Éternel retour du rêve des autres, limitation des rêves de soi
analyse
rédigé par Célia Sadai
publié le 25/11/2016
Amnesia de Fadhel Jaïbi et Jalila Baccar
Amnesia de Fadhel Jaïbi et Jalila Baccar
Gungu la mcezo par Soeuf Elbadawi et Watwaniya le 13 mars 2009 à Moroni
Gungu la mcezo par Soeuf Elbadawi et Watwaniya le 13 mars 2009 à Moroni
Étienne Minoungou
Étienne Minoungou

Dans le domaine des arts du spectacle, l'évaluation de la liberté détermine les conditions de production d'une œuvre, la programmation et la circulation d'un spectacle, sa "représentabilité" en somme. Les artistes du continent africain sont quant à eux évalués, par facilité métonymique, à l'aune du classement de Reporters sans frontières. Et quand ils sont issus des derniers pays du classement, ces artistes jouissent d'une relation institutionnelle nourrie de rapports de pouvoir, hospitalière et morbide à la fois.

Souvenons-nous des Printemps arabes de 2011 et de l'appétit des scènes européennes pour les artistes tunisiens et égyptiens.
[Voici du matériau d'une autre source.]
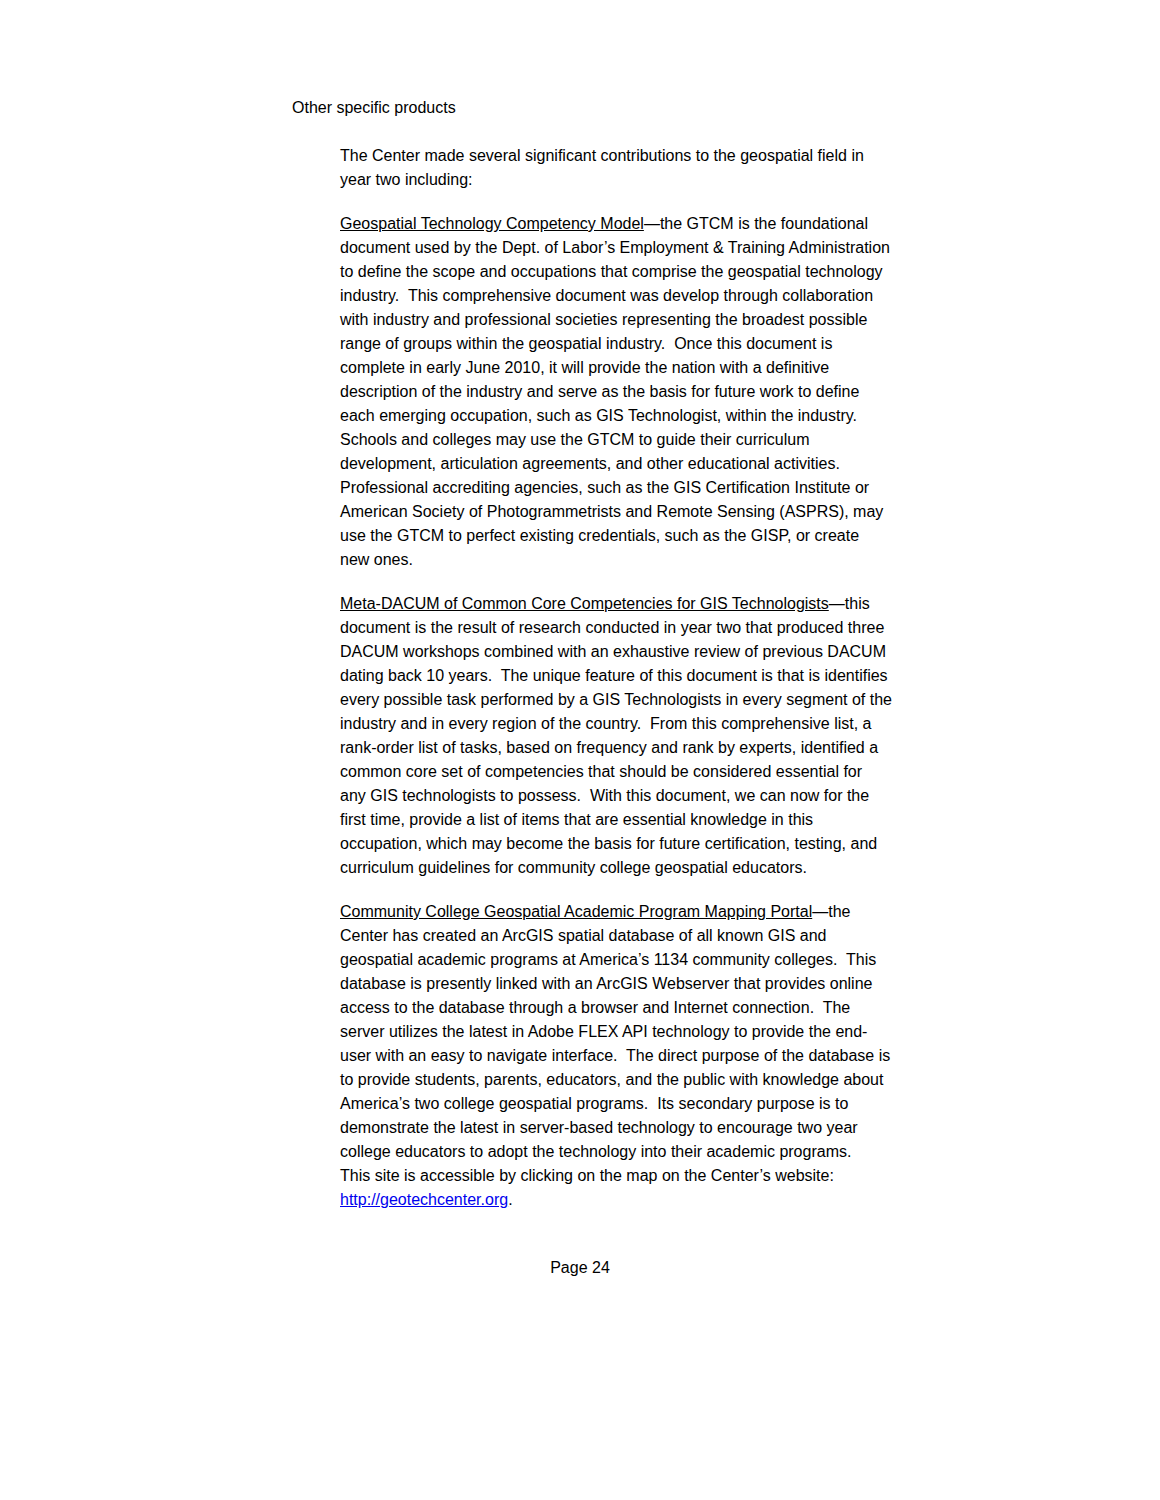Other specific products
The Center made several significant contributions to the geospatial field in year two including:
Geospatial Technology Competency Model—the GTCM is the foundational document used by the Dept. of Labor’s Employment & Training Administration to define the scope and occupations that comprise the geospatial technology industry. This comprehensive document was develop through collaboration with industry and professional societies representing the broadest possible range of groups within the geospatial industry. Once this document is complete in early June 2010, it will provide the nation with a definitive description of the industry and serve as the basis for future work to define each emerging occupation, such as GIS Technologist, within the industry. Schools and colleges may use the GTCM to guide their curriculum development, articulation agreements, and other educational activities. Professional accrediting agencies, such as the GIS Certification Institute or American Society of Photogrammetrists and Remote Sensing (ASPRS), may use the GTCM to perfect existing credentials, such as the GISP, or create new ones.
Meta-DACUM of Common Core Competencies for GIS Technologists—this document is the result of research conducted in year two that produced three DACUM workshops combined with an exhaustive review of previous DACUM dating back 10 years. The unique feature of this document is that is identifies every possible task performed by a GIS Technologists in every segment of the industry and in every region of the country. From this comprehensive list, a rank-order list of tasks, based on frequency and rank by experts, identified a common core set of competencies that should be considered essential for any GIS technologists to possess. With this document, we can now for the first time, provide a list of items that are essential knowledge in this occupation, which may become the basis for future certification, testing, and curriculum guidelines for community college geospatial educators.
Community College Geospatial Academic Program Mapping Portal—the Center has created an ArcGIS spatial database of all known GIS and geospatial academic programs at America’s 1134 community colleges. This database is presently linked with an ArcGIS Webserver that provides online access to the database through a browser and Internet connection. The server utilizes the latest in Adobe FLEX API technology to provide the end-user with an easy to navigate interface. The direct purpose of the database is to provide students, parents, educators, and the public with knowledge about America’s two college geospatial programs. Its secondary purpose is to demonstrate the latest in server-based technology to encourage two year college educators to adopt the technology into their academic programs. This site is accessible by clicking on the map on the Center’s website: http://geotechcenter.org.
Page 24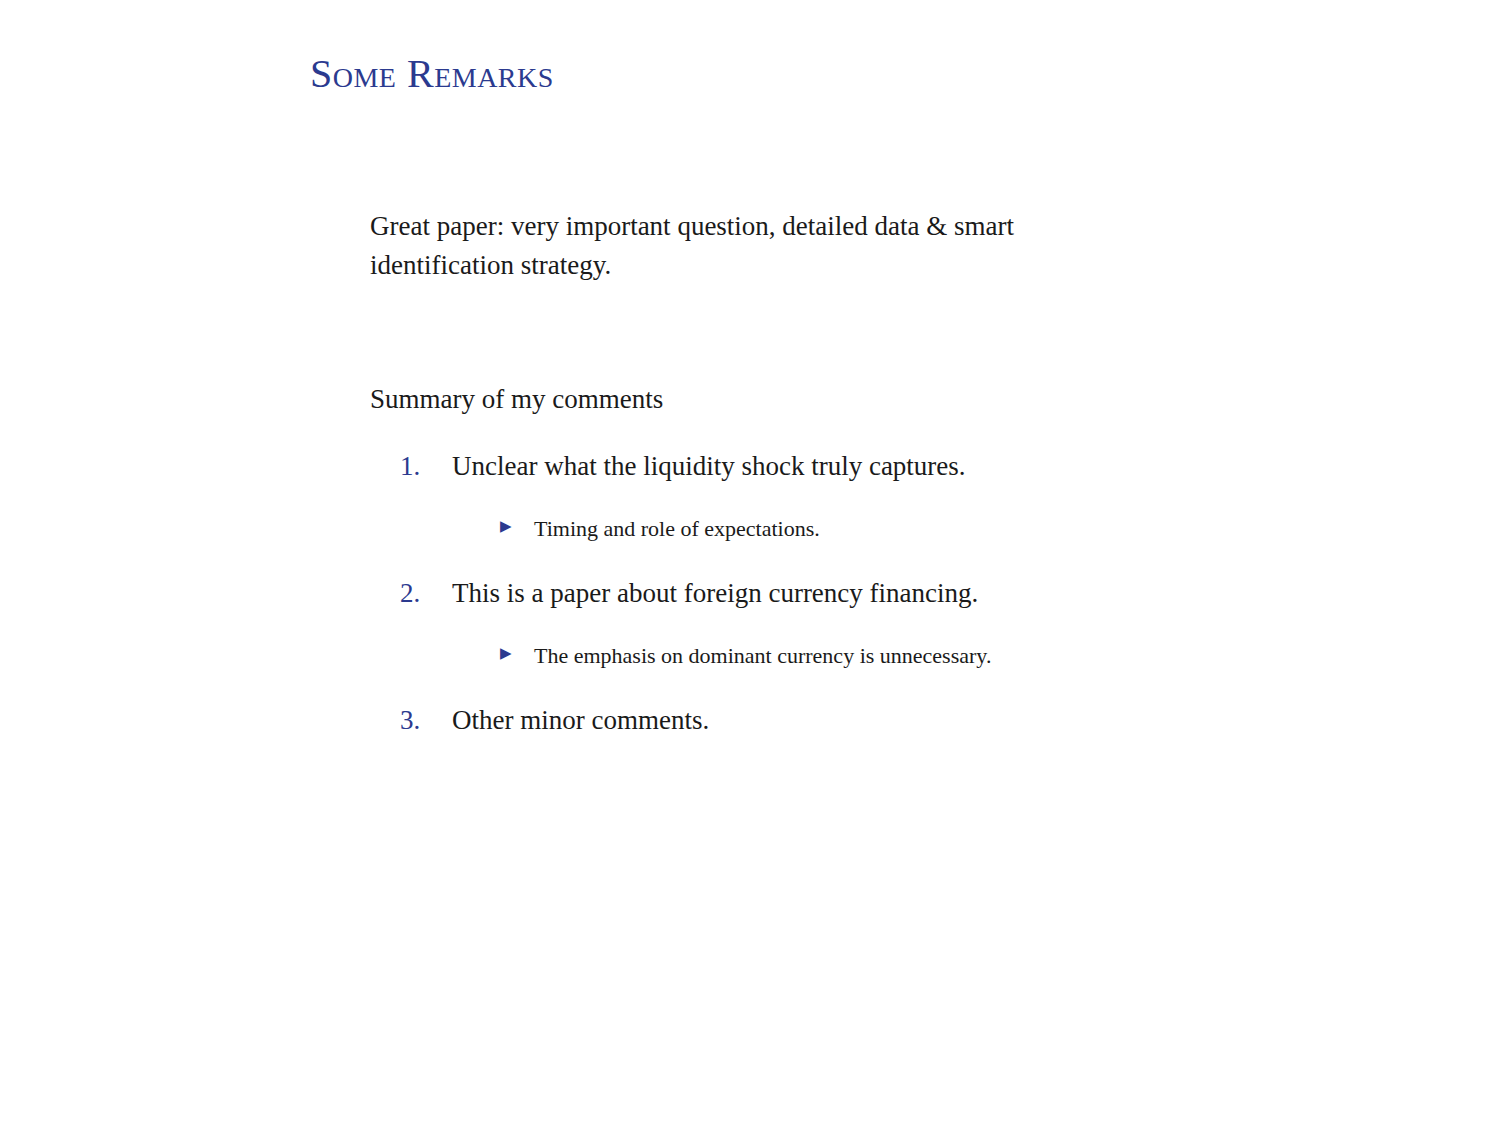Some Remarks
Great paper: very important question, detailed data & smart identification strategy.
Summary of my comments
Unclear what the liquidity shock truly captures.
Timing and role of expectations.
This is a paper about foreign currency financing.
The emphasis on dominant currency is unnecessary.
Other minor comments.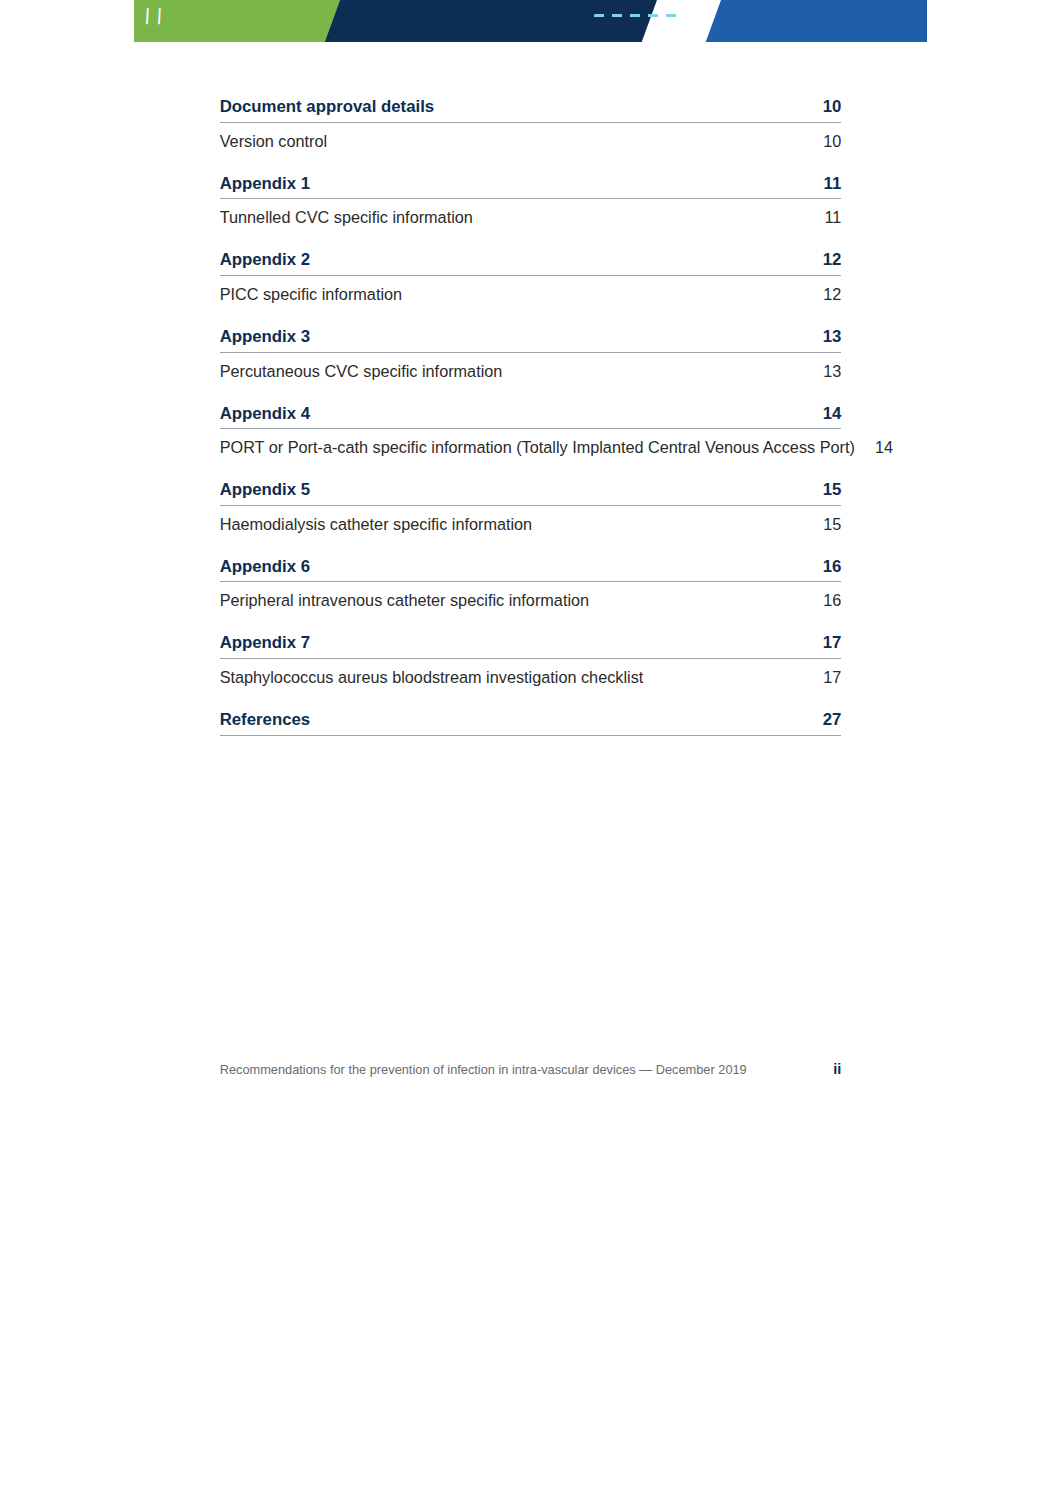\\
Document approval details 10
Version control 10
Appendix 1 11
Tunnelled CVC specific information 11
Appendix 2 12
PICC specific information 12
Appendix 3 13
Percutaneous CVC specific information 13
Appendix 4 14
PORT or Port-a-cath specific information (Totally Implanted Central Venous Access Port) 14
Appendix 5 15
Haemodialysis catheter specific information 15
Appendix 6 16
Peripheral intravenous catheter specific information 16
Appendix 7 17
Staphylococcus aureus bloodstream investigation checklist 17
References 27
Recommendations for the prevention of infection in intra-vascular devices — December 2019
ii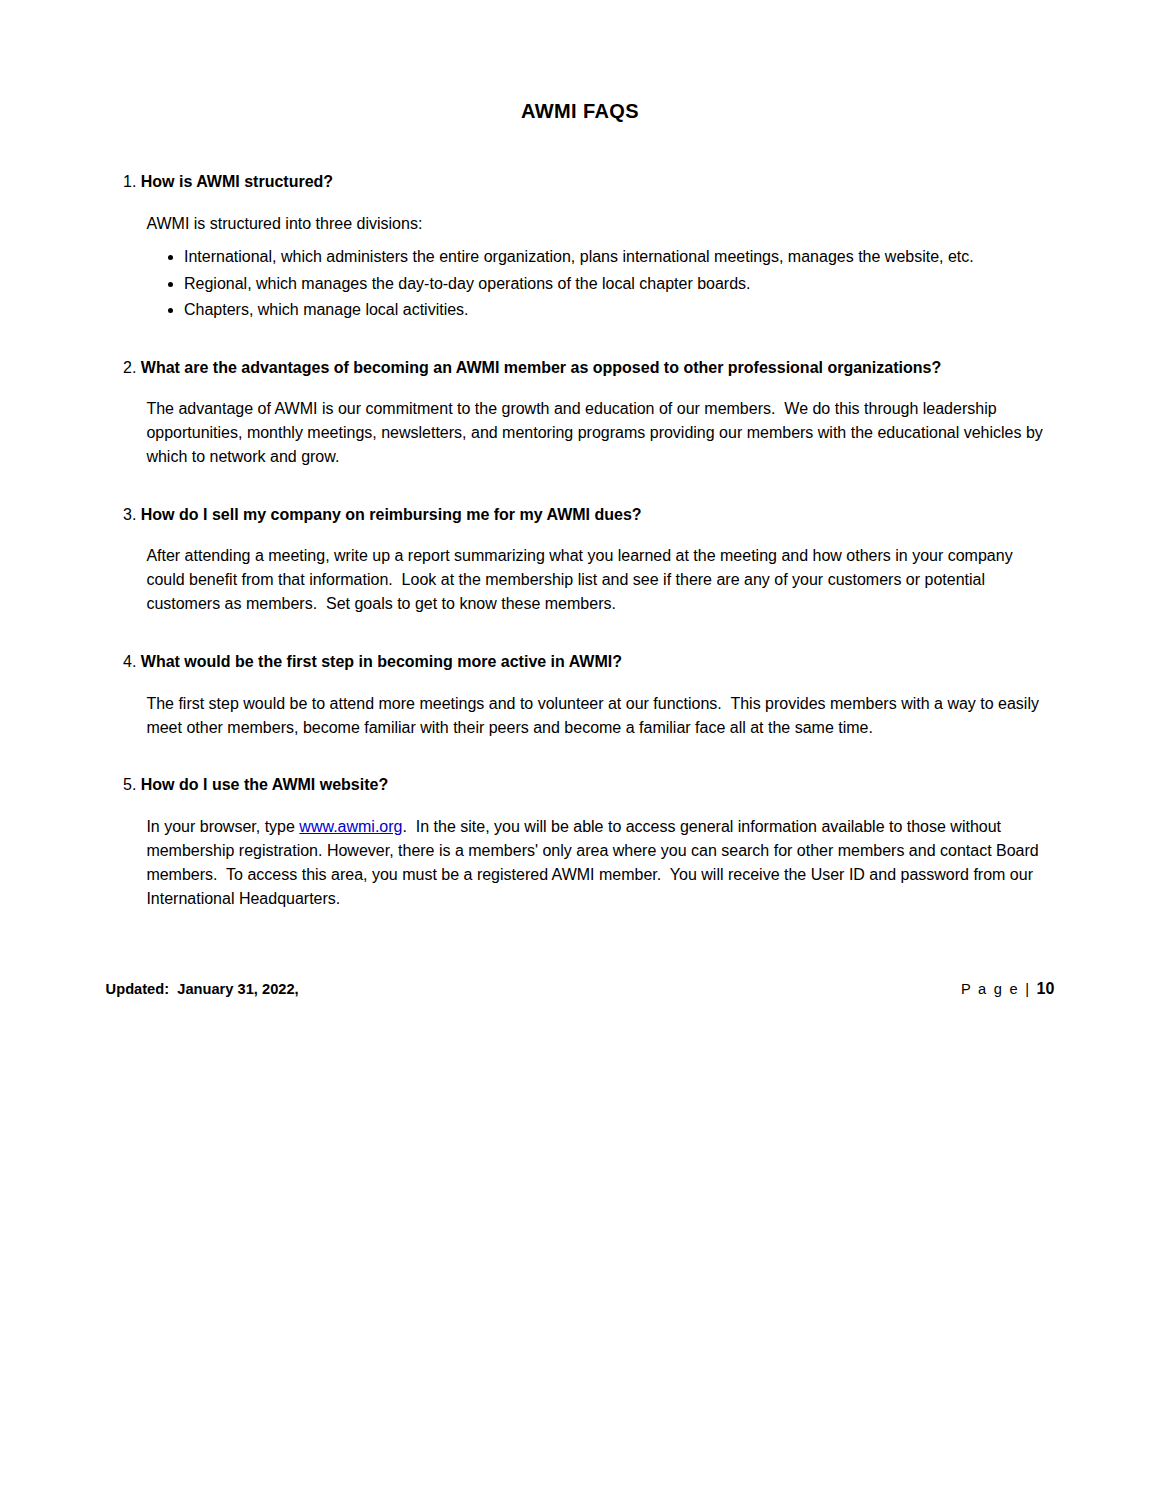AWMI FAQS
How is AWMI structured?
AWMI is structured into three divisions:
International, which administers the entire organization, plans international meetings, manages the website, etc.
Regional, which manages the day-to-day operations of the local chapter boards.
Chapters, which manage local activities.
What are the advantages of becoming an AWMI member as opposed to other professional organizations?
The advantage of AWMI is our commitment to the growth and education of our members. We do this through leadership opportunities, monthly meetings, newsletters, and mentoring programs providing our members with the educational vehicles by which to network and grow.
How do I sell my company on reimbursing me for my AWMI dues?
After attending a meeting, write up a report summarizing what you learned at the meeting and how others in your company could benefit from that information. Look at the membership list and see if there are any of your customers or potential customers as members. Set goals to get to know these members.
What would be the first step in becoming more active in AWMI?
The first step would be to attend more meetings and to volunteer at our functions. This provides members with a way to easily meet other members, become familiar with their peers and become a familiar face all at the same time.
How do I use the AWMI website?
In your browser, type www.awmi.org. In the site, you will be able to access general information available to those without membership registration. However, there is a members' only area where you can search for other members and contact Board members. To access this area, you must be a registered AWMI member. You will receive the User ID and password from our International Headquarters.
Updated: January 31, 2022, P a g e | 10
En 2006 déjà, le Corps otages des Tunisiens Jalila Baccar et Fadhel Jaïbi, interdit en Tunisie par la commission consultative dite d'orientation théâtrale, malgré ses 286 coupes, est présenté en première mondiale au Théâtre de l'Odéon. En 2011, les auteurs doivent réécrire leur spectacle, Amnesia, car sous Ben Ali, la censure est absolument structurale : "Il ne fallait pas parler du disque dur de l'ordinateur de notre héros, parce que Ben Ali était un fanatique des ordinateurs et d'informatique ; ne pas utiliser le mot "portable" sur scène, cela pouvait signifier que notre pièce se déroulait aujourd'hui. […]" (2). Cette censure de 1er degré fournit la matière d'un storytelling, qui viendra nourrir les dossiers de diffusion du spectacle. Elle est frontale et se résout par l'obéissance ou la négociation - 2ème degré de censure qui repose sur l'argument fallacieux " sans notre financement, pas de spectacle". L'artiste qui navigue dans cette zone de négociation et de négoce devra quant à lui parler la langue de "l'universel", de "l'humain" et de la "diversité".
Quand il crée sa structure bordelaise, le MC2A, le metteur en scène français Guy Lenoir a ces éléments de langage bien en tête : son lieu se veut la "vitrine de la modernité africaine" et défend une "humanité sans barrière, sans frontière, empreinte de liberté et de diversité des expressions artistiques basées sur d'autres codes, modes et normes que ceux de l'Occident", lit-on sur son site web. Soutenu par François Campana - ancien des Francophonies de Limoges, Alain Ricard, la DRAC de Bordeaux et l'ACSÉ, Guy Lenoir s'intègre au tissu associatif, dégagé de tout engagement citoyen, sous l'alibi de la subvention et de la co-production. Mais de quelle production parle-t-on, quand le goût se décide ici ?
Le problème, c'est l'orientation téléologique d'une politique culturelle tournée vers la Découverte et le Progrès, et qui justifie l'ingérence culturelle - d'autant que "l'ingérence" voit le jour dans la tête de Bernard Kouchner, au lendemain de la Guerre du Biafra. Ce qu'il s'agit d'interroger, c'est "ce qui est dit en off", "en coulisses", le véritable locus de la censure. Ce qui revient à questionner la vérité, le mensonge et leurs ambigüités. À interroger par exemple le financement du Festival Quatre Chemins en Haïti, dirigé par Guy Régis Jr, par la Fondation FOKAL, du milliardaire américain Georges Soros, connu pour son soutien discutable à Avaaz.org et Human Rights Watch. Mais ici, on se situe déjà au 3ème degré de censure.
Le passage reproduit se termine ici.